Allora i soldati del governatore condussero Gesù nel pretorio e gli radunarono attorno tutta la truppa. Lo spogliarono, gli fecero indossare un mantello scarlatto, intrecciarono una corona di spine, gliela posero sul capo e gli misero una canna nella mano destra. Poi, inginocchiandosi davanti a lui, lo deridevano: «Salve, re dei Giudei!». Sputandogli addosso, gli tolsero di mano la canna e lo percuotevano sul capo. Dopo averlo deriso, lo spogliarono del mantello e gli rimisero le sue vesti, poi lo condussero via per crocifiggerlo.
– Insieme a lui vennero crocifissi due ladroni
Mentre uscivano, incontrarono un uomo di Cirene, chiamato Simone, e lo costrinsero a portare la sua croce. Giunti al luogo detto Gòlgota, che significa «Luogo del cranio», gli diedero da bere vino mescolato con fiele. Egli lo assaggiò, ma non ne volle bere. Dopo averlo crocifisso, si divisero le sue vesti, tirandole a sorte. Poi, seduti, gli facevano la guardia. Al di sopra del suo capo posero il motivo scritto della sua condanna: «Costui è Gesù, il re dei Giudei».
Insieme a lui vennero crocifissi due ladroni, uno a destra e uno a sinistra.
– Se tu sei Figlio di Dio, scendi dalla croce!
Quelli che passavano di lì lo insultavano, scuotendo il capo e dicendo: «Tu, che distruggi il tempio e in tre giorni lo ricostruisci, salva te stesso, se tu sei Figlio di Dio, e scendi dalla croce!». Così anche i capi dei sacerdoti, con gli scribi e gli anziani, facendosi beffe di lui dicevano: «Ha salvato altri e non può salvare se stesso! È il re d’Israele; scenda ora dalla croce e crederemo in lui. Ha confidato in Dio; lo liberi lui, ora, se gli vuol bene. Ha detto infatti: “Sono Figlio di Dio”!». Anche i ladroni crocifissi con lui lo insultavano allo stesso modo.
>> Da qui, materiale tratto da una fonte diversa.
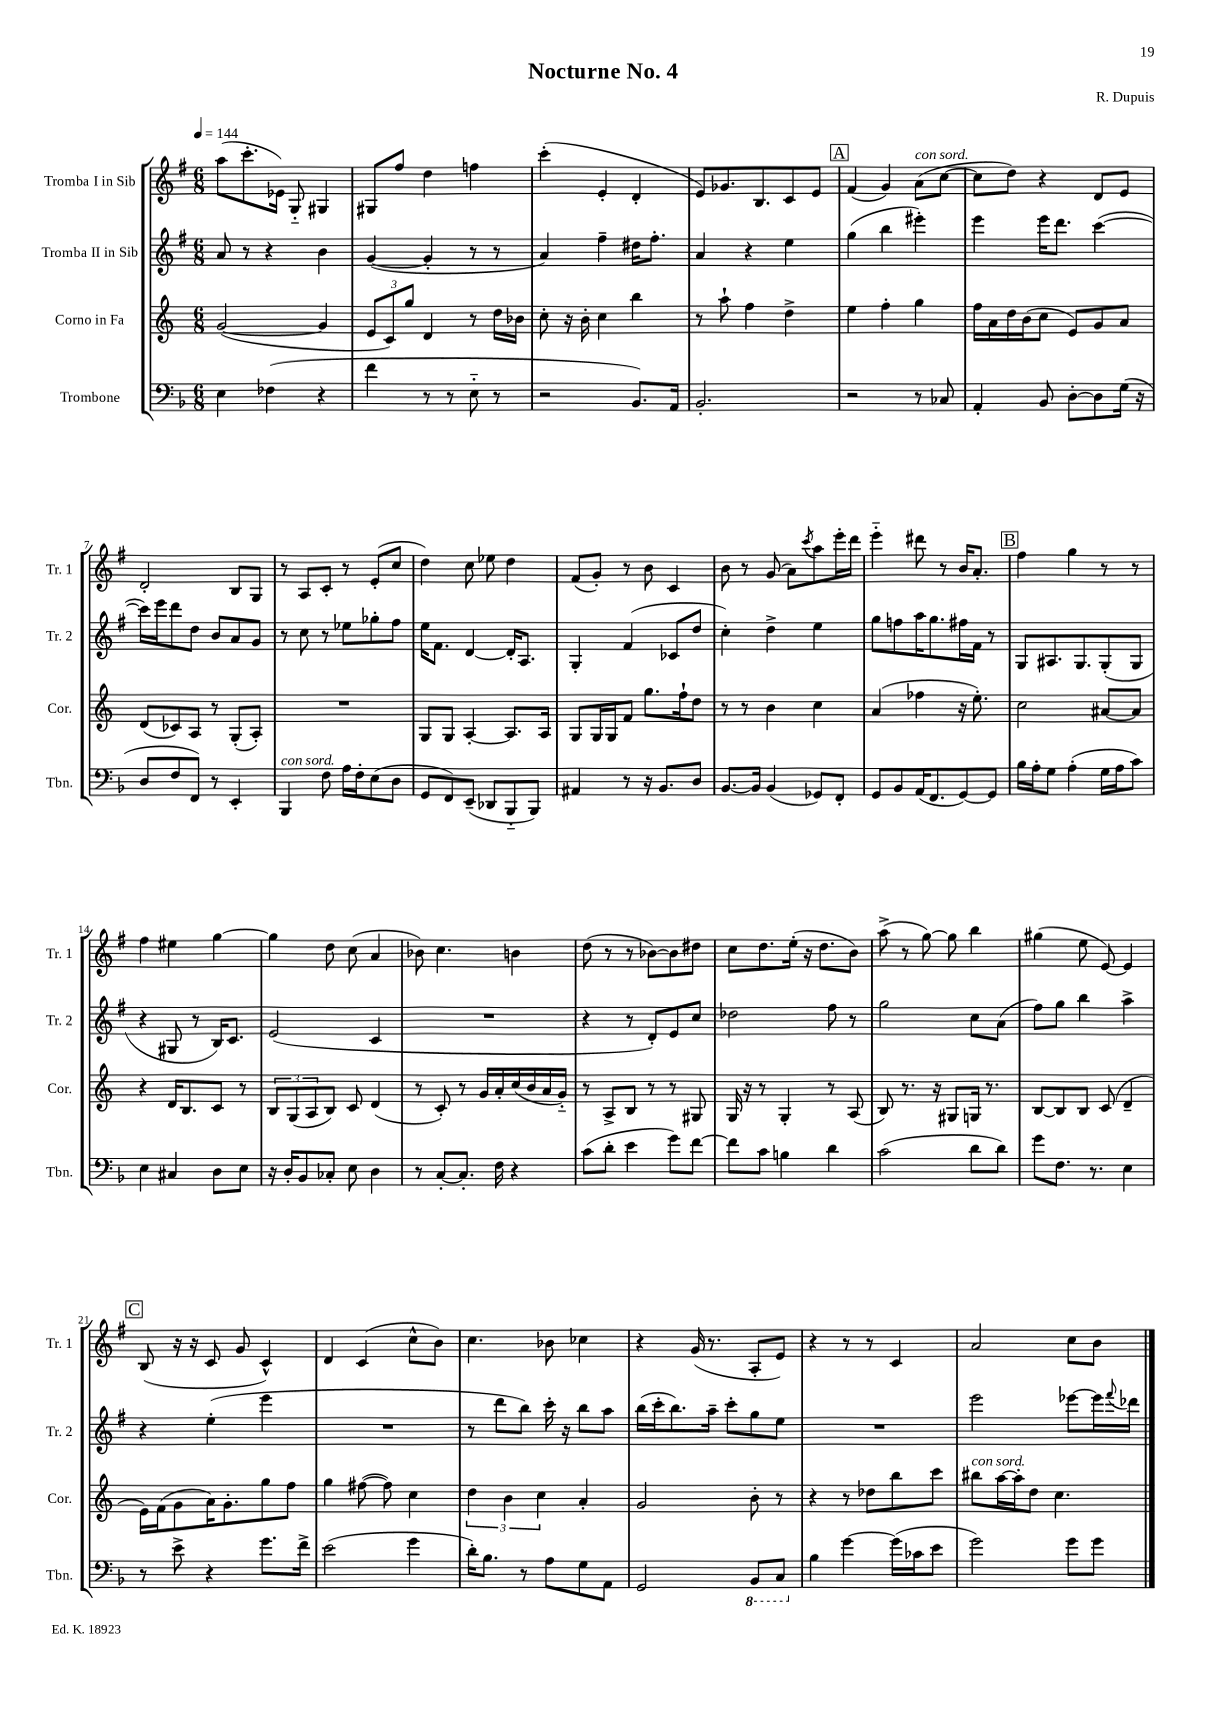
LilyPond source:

\header { title = "Nocturne No. 4" composer = "R. Dupuis" }
<<
\new StaffGroup <<
\new Staff = "s0" \with { instrumentName = "Tromba I in Sib" shortInstrumentName = "Tr. 1" } {
    \clef treble \key g \major \numericTimeSignature \time 6/8 \tempo 4 = 144
    a''8( c'''8.-. ees'16) g8-_ gis4 |
    gis8 fis''8 d''4 f''4 |
    c'''4-.( e'4-. d'4-. |
    e'8) ges'8. b8. c'8 e'8 |
    \mark \markup { \box "A" } fis'4( g'4) a'8^\markup { \italic "con sord." }( c''8~ |
    c''8 d''8) r4 d'8 e'8 |
    d'2-. b8 g8 |
    r8 a8 c'8-. r8 e'8-.( c''8 |
    d''4) c''8 ees''8 d''4 |
    fis'8( g'8-.) r8 b'8 c'4 |
    b'8 r8 g'8( a'8) \acciaccatura { c'''8 } a''8 e'''16-. d'''16 |
    e'''4-_ dis'''8 r8 b'16 a'8.-. |
    \mark \markup { \box "B" } fis''4 g''4 r8 r8 |
    fis''4 eis''4 g''4~ |
    g''4 d''8 c''8( a'4 |
    bes'8) c''4. b'4 |
    d''8( r8 r8 bes'8~) bes'8 dis''8 |
    c''8 d''8. e''16-.( r16 d''8. b'8) |
    a''8->( r8 g''8~) g''8 b''4 |
    gis''4( e''8 e'8~) e'4 |
    \mark \markup { \box "C" } b8( r16 r16 c'8 g'8 c'4-^) |
    d'4 c'4( c''8-^ b'8) |
    c''4. bes'8 ces''4 |
    r4 g'16( r8. a8-. e'8) |
    r4 r8 r8 c'4 |
    a'2 c''8 b'8 \bar "|." |
}
\new Staff = "s1" \with { instrumentName = "Tromba II in Sib" shortInstrumentName = "Tr. 2" } {
    \clef treble \key g \major \numericTimeSignature \time 6/8
    a'8 r8 r4 b'4 |
    g'4~( g'4-. r8 r8 |
    a'4) fis''4-- dis''16 fis''8.-. |
    a'4 r4 e''4 |
    \mark \markup { \box "A" } g''4( b''4 eis'''4-.) |
    e'''4 e'''16 d'''8. c'''4~( |
    c'''16) e'''16 d'''8 d''8 b'8 a'8 g'8 |
    r8 c''8 r8 ees''8 ges''8-. fis''8 |
    e''16 fis'8. d'4~ d'16-. a8. |
    g4-. fis'4( ces'8 d''8 |
    c''4-.) d''4-> e''4 |
    g''8 f''8 a''16 g''8. fis''16 fis'16 r8 |
    \mark \markup { \box "B" } g8 ais8. g8. g8-.( g8 |
    r4 gis8 r8 b16) c'8. |
    e'2( c'4 |
    R2. |
    r4 r8 d'8-.) e'8 c''8 |
    des''2 fis''8 r8 |
    g''2 c''8 a'8( |
    fis''8) g''8 b''4 a''4-> |
    \mark \markup { \box "C" } r4 e''4-.( e'''4 |
    R2. |
    r8 d'''8 b''8) c'''16-. r16 b''8 a''8 |
    b''16( c'''16-. b''8.) a''16-- c'''8-. g''8 e''8 |
    R2. |
    e'''2 ees'''8~ ees'''16 \appoggiatura { fis'''8 } des'''16 \bar "|." |
}
\new Staff = "s2" \with { instrumentName = "Corno in Fa" shortInstrumentName = "Cor." } {
    \clef treble \key c \major \numericTimeSignature \time 6/8
    g'2~( g'4 |
    \tuplet 3/2 { e'8 c'8) g''8 } d'4 r8 d''16 bes'16 |
    c''8-. r16 b'16-. c''4 b''4 |
    r8 a''8-! f''4 d''4-> |
    \mark \markup { \box "A" } e''4 f''4-. g''4 |
    f''16 a'16 d''16 b'16( c''8 e'8) g'8 a'8 |
    d'8( ces'8) a8 r8 g8-.( a8-.) |
    R2. |
    g8 g8 a4~-. a8. a16 |
    g8 g16 g16 f'8 g''8. f''16-! d''8 |
    r8 r8 b'4 c''4 |
    a'4( fes''4 r16 e''8.-.) |
    \mark \markup { \box "B" } c''2 ais'8~ ais'8 |
    r4 d'16 b8. c'8 r8 |
    \tuplet 3/2 { b8 g8( a8 } b8) c'8 d'4( |
    r8 c'8-.) r8 g'16 a'16-. c''16( b'16 a'16 g'16-_) |
    r8 a8-> b8 r8 r8 gis8 |
    g16 r16 r8 g4-. r8 a8( |
    b8) r8. r16 gis8 g16 r8. |
    b8~ b8 b8 c'8( d'4-- |
    \mark \markup { \box "C" } e'16) f'16( g'8 a'16) g'8.-. g''8 f''8 |
    g''4 fis''8~( fis''8) c''4 |
    \tuplet 3/2 { d''4 b'4 c''4 } a'4-. |
    g'2 b'8-. r8 |
    r4 r8 des''8 b''8 c'''8 |
    bis''8^\markup { \italic "con sord." } a''16~ a''16-. d''8 c''4. \bar "|." |
}
\new Staff = "s3" \with { instrumentName = "Trombone" shortInstrumentName = "Tbn." } {
    \clef bass \key f \major \numericTimeSignature \time 6/8
    e4 fes4( r4 |
    f'4 r8 r8 e8-_ r8 |
    r2 bes,8.) a,16 |
    bes,2.-. |
    \mark \markup { \box "A" } r2 r8 ces8 |
    a,4-. bes,8 d8~-. d8 g16( r16 |
    d8 f8 f,8) r8 e,4-. |
    bes,,4^\markup { \italic "con sord." } f8 a16 f16-. e8( d8 |
    g,8 f,8) e,8--( des,8 bes,,8-_ bes,,8) |
    ais,4 r8 r16 bes,8. d8 |
    bes,8.~ bes,16 bes,4( ges,8) f,8-. |
    g,8 bes,8 a,16( f,8. g,8~) g,8 |
    \mark \markup { \box "B" } bes16 a16-. g8 a4-.( g16 a16 c'8) |
    e4 cis4 d8 e8 |
    r16 d16-. bes,8 ces8-. e8 d4 |
    r8 c8~-. c8.-. f16 r4 |
    c'8( d'8-. e'4 g'8) f'8~ |
    f'8 c'8 b4 d'4 |
    c'2( d'8 d'8) |
    g'8 f8. r8. e4 |
    \mark \markup { \box "C" } r8 e'8-> r4 g'8. f'16-> |
    e'2( g'4 |
    d'16-.) bes8. r8 a8 g8 a,8 |
    g,2 \ottava #-1 bes,,8 c,8 \ottava #0 |
    bes4 g'4~ g'16( ces'16 e'8 |
    g'2) g'8 g'8 \bar "|." |
}
>>
>>
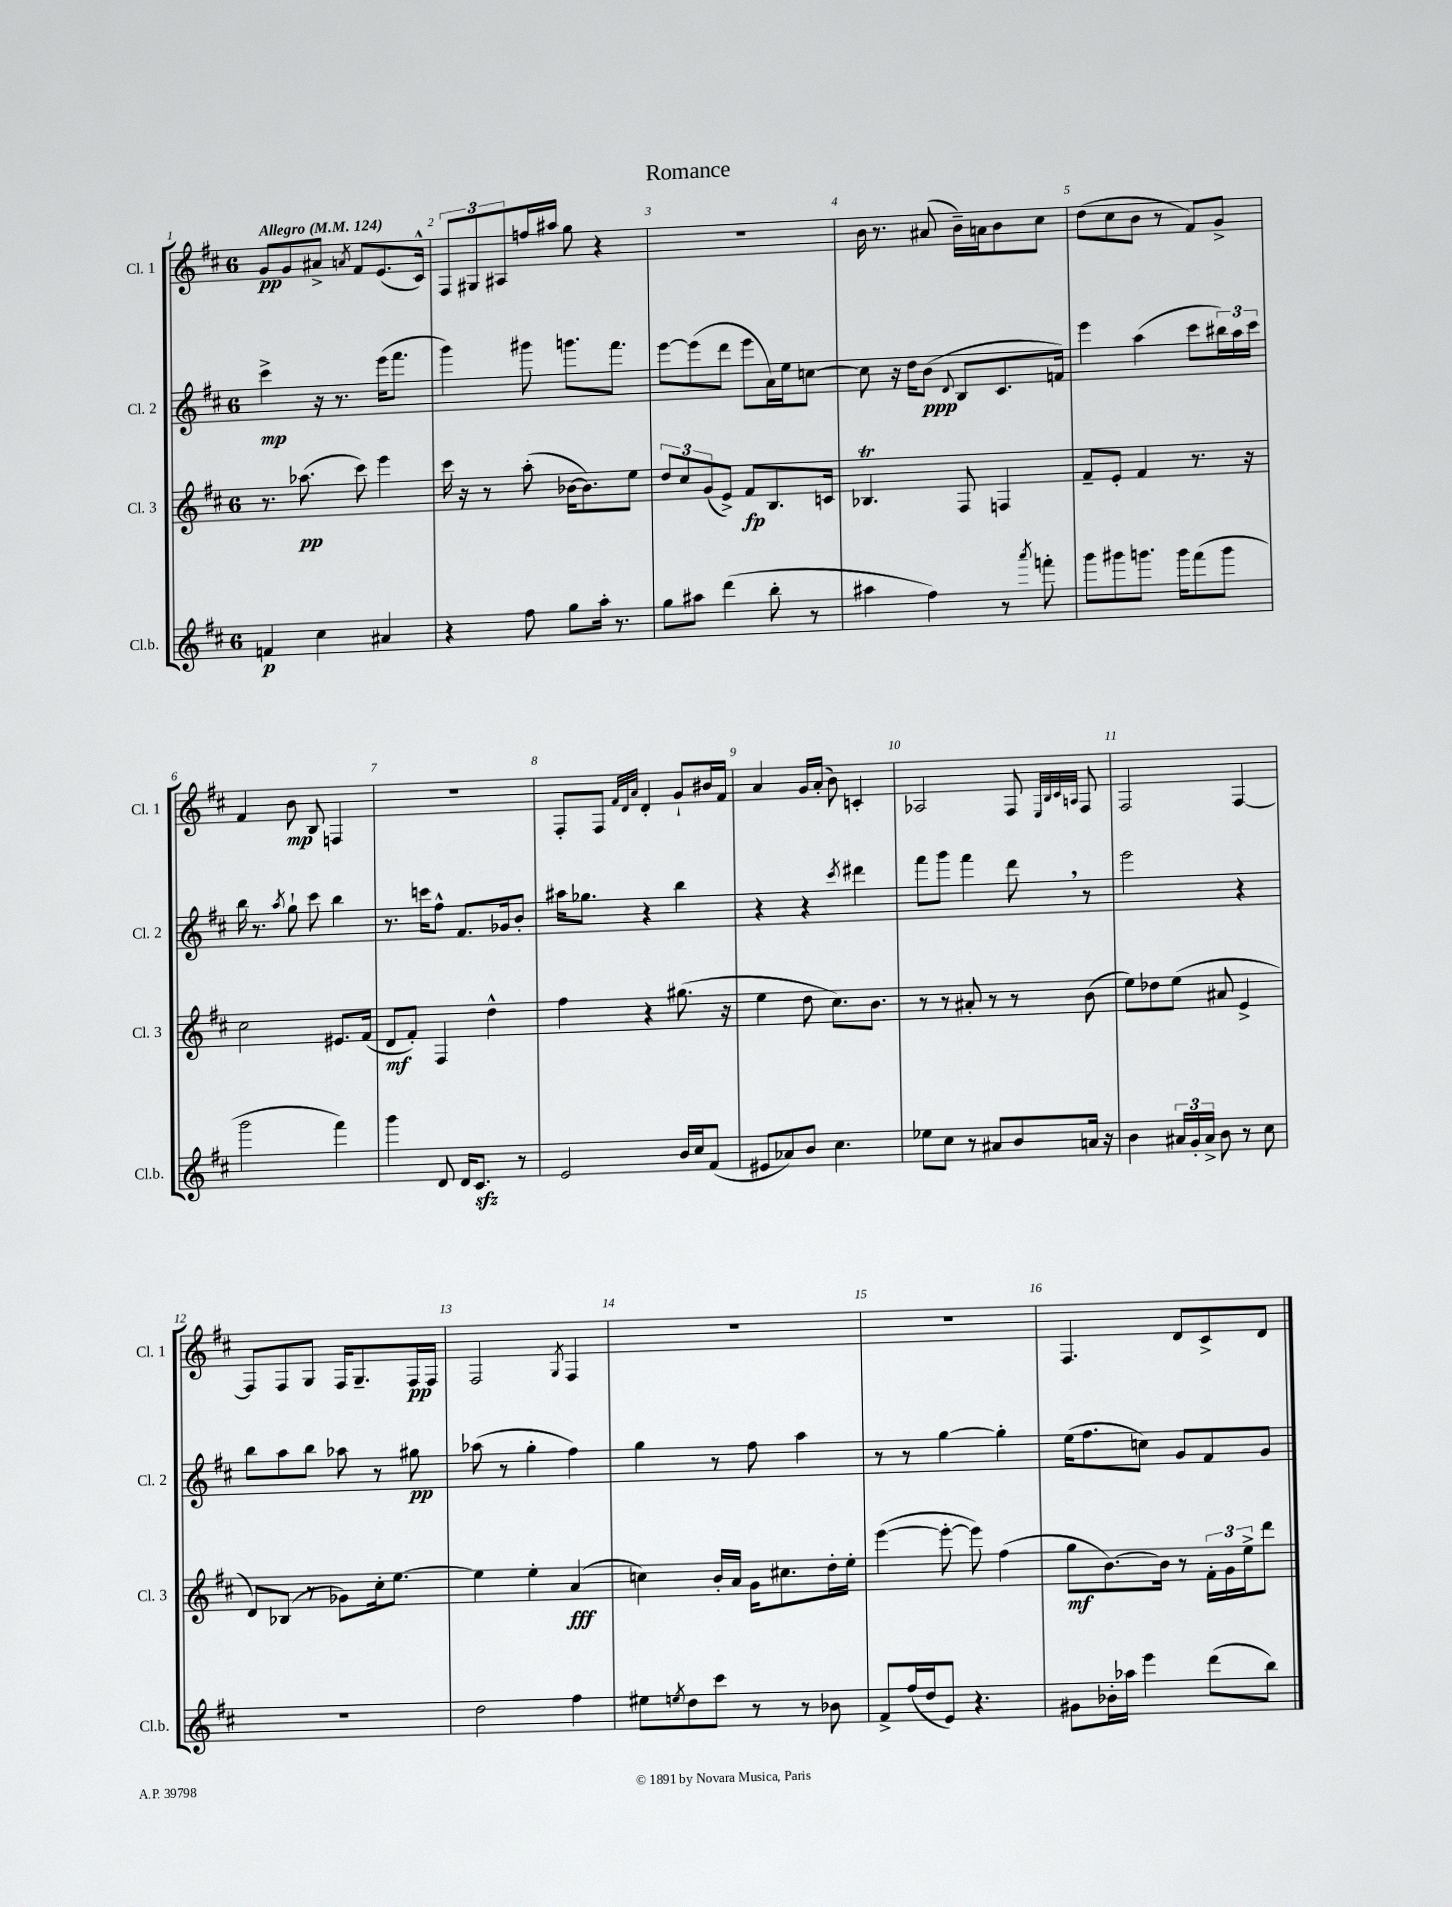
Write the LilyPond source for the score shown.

\header { title = "Romance" }
<<
\new StaffGroup <<
\new Staff = "s0" \with { instrumentName = "Cl. 1" shortInstrumentName = "Cl. 1" } {
    \clef treble \key d \major \once \override Staff.TimeSignature.style = #'single-digit \time 6/8 \tempo "Allegro" 4 = 124
    g'8\pp g'8 ais'8-> \acciaccatura { a'8 } fis'8 e'8.( cis'16-^) |
    \tuplet 3/2 { fis8 gis8 ais8 } f''16 ais''16 g''8 r4 |
    R2. |
    b'16 r8. ais'8( b'16--) a'16 b'8 cis''8 |
    d''8( cis''8 b'8 r8 fis'8) g'8-> |
    fis'4 b'8\mp b8 f4 |
    R2. |
    fis8-. fis8 \grace { fis'32 d'32 a'32 } d'4-. g'8-! bis'16 fis'16 |
    a'4 g'16 a'16-.( b'8) c'4-. |
    aes2 fis8 \grace { e32 b32 cis'32 a32 } fis8 |
    fis2 fis4~ |
    fis8 fis8 g8 fis16 g8.-- fis16\pp fis16 |
    fis2 \acciaccatura { g8 } fis4 |
    R2. |
    R2. |
    fis4. d'8 cis'8-> d'8 \bar "|." |
}
\new Staff = "s1" \with { instrumentName = "Cl. 2" shortInstrumentName = "Cl. 2" } {
    \clef treble \key d \major \once \override Staff.TimeSignature.style = #'single-digit \time 6/8
    cis'''4->\mp r16 r8. e'''16( fis'''8. |
    g'''4) gis'''8 g'''8. fis'''8. |
    e'''8~ e'''8( d'''8 e'''8 a'16) e''16 c''8~ |
    c''8 r16 d''16 b'8\ppp( \appoggiatura { d'8 } b8 cis'8. f'16) |
    e'''4 a''4( cis'''8 \tuplet 3/2 { bis''16) a''16 cis'''16 } |
    b''16 r8. \acciaccatura { a''8 } g''8-! cis'''8 b''4 |
    r8. c'''16 fis''8-^ fis'8. ges'16 b'8-. |
    ais''16 ges''8. r4 b''4 |
    r4 r4 \acciaccatura { cis'''8 } dis'''4 |
    fis'''8 g'''8 fis'''4 d'''8 \breathe r8 |
    e'''2 r4 |
    b''8 a''8 b''8 aes''8 r8 gis''8\pp |
    aes''8( r8 g''4-. fis''4) |
    g''4 r8 fis''8 a''4 |
    r8 r8 g''4~ g''4-. |
    e''16( fis''8. c''8) g'8 fis'8 g'8 \bar "|." |
}
\new Staff = "s2" \with { instrumentName = "Cl. 3" shortInstrumentName = "Cl. 3" } {
    \clef treble \key d \major \once \override Staff.TimeSignature.style = #'single-digit \time 6/8
    r8. aes''8.\pp( cis'''8) e'''4 |
    cis'''16 r16 r8 a''8-.( bes'16~ bes'8.) e''8 |
    \tuplet 3/2 { d''8 cis''8 g'8( } e'8->) fis'8\fp b8. c'16 |
    bes4.\trill fis8 f4 |
    fis'8-- e'8-. fis'4 r8. r16 |
    cis''2 eis'8. fis'16( |
    d'8\mf fis'8-.) fis4 d''4-^ |
    fis''4 r4 gis''8.( r16 |
    e''4 d''8 cis''8.) b'8. |
    r8 r8 ais'8-. r8 r8 b'8( |
    e''8) des''8 e''8( ais'8 e'4-> |
    d'8) bes8( r8 ges'8) cis''16-. e''8.~ |
    e''4 e''4-. a'4\fff( |
    c''4) b'16-. a'16 g'16 cis''8. d''16-. e''16-. |
    e'''4~( e'''8~-. e'''8) fis''4( |
    g''8\mf b'8.~) b'16 r8 \tuplet 3/2 { fis'16-. g'16 e''16-> } d'''8 \bar "|." |
}
\new Staff = "s3" \with { instrumentName = "Cl.b." shortInstrumentName = "Cl.b." } {
    \clef treble \key d \major \once \override Staff.TimeSignature.style = #'single-digit \time 6/8
    f'4\p cis''4 ais'4 |
    r4 fis''8 g''8 a''16-. r8. |
    g''8 ais''8 d'''4( b''8-. r8 |
    ais''4 fis''4) r8 \acciaccatura { a'''8 } f'''8-. |
    g'''8 gis'''8 g'''8. g'''16 fis'''8( g'''8 |
    g'''2 fis'''4) |
    g'''4 d'8 d'16 cis'8.\sfz r8 |
    e'2 b'16 cis''16 fis'8( |
    eis'8 aes'8) b'8 cis''4. |
    ees''8 cis''8 r8 ais'8 b'8 a'16 r16 |
    b'4 \tuplet 3/2 { ais'16 g'16-. ais'16-> } b'8 r8 cis''8 |
    R2. |
    d''2 fis''4 |
    eis''8 \acciaccatura { e''8 } d''8 cis'''8 r8 r8 bes'8 |
    fis'8-> fis''16( d''16 e'8) r4. |
    gis'8 bes'16-. aes''16 e'''4 d'''8( b''8) \bar "|." |
}
>>
>>
\layout { \context { \Score \override BarNumber.break-visibility = ##(#f #t #t) barNumberVisibility = #all-bar-numbers-visible } }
– Elì, Elì, lemà sabactàni?
A mezzogiorno si fece buio su tutta la terra, fino alle tre del pomeriggio. Verso le tre, Gesù gridò a gran voce: «Elì, Elì, lemà sabactàni?», che significa: «Dio mio, Dio mio, perché mi hai abbandonato?». Udendo questo, alcuni dei presenti dicevano: «Costui chiama Elia». E subito uno di loro corse a prendere una spugna, la inzuppò di aceto, la fissò su una canna e gli dava da bere. Gli altri dicevano: «Lascia! Vediamo se viene Elia a salvarlo!». Ma Gesù di nuovo gridò a gran voce ed emise lo spirito.
(Qui si genuflette e si fa una breve pausa)
Ed ecco, il velo del tempio si squarciò in due, da cima a fondo, la terra tremò, le rocce si spezzarono, i sepolcri si aprirono e molti corpi di santi, che erano morti, risuscitarono. Uscendo dai sepolcri, dopo la sua risurrezione, entrarono nella città santa e apparvero a molti. Il centurione, e quelli che con lui facevano la guardia a Gesù, alla vista del terremoto e di quello che succedeva, furono presi da grande timore e dicevano: «Davvero costui era Figlio di Dio!».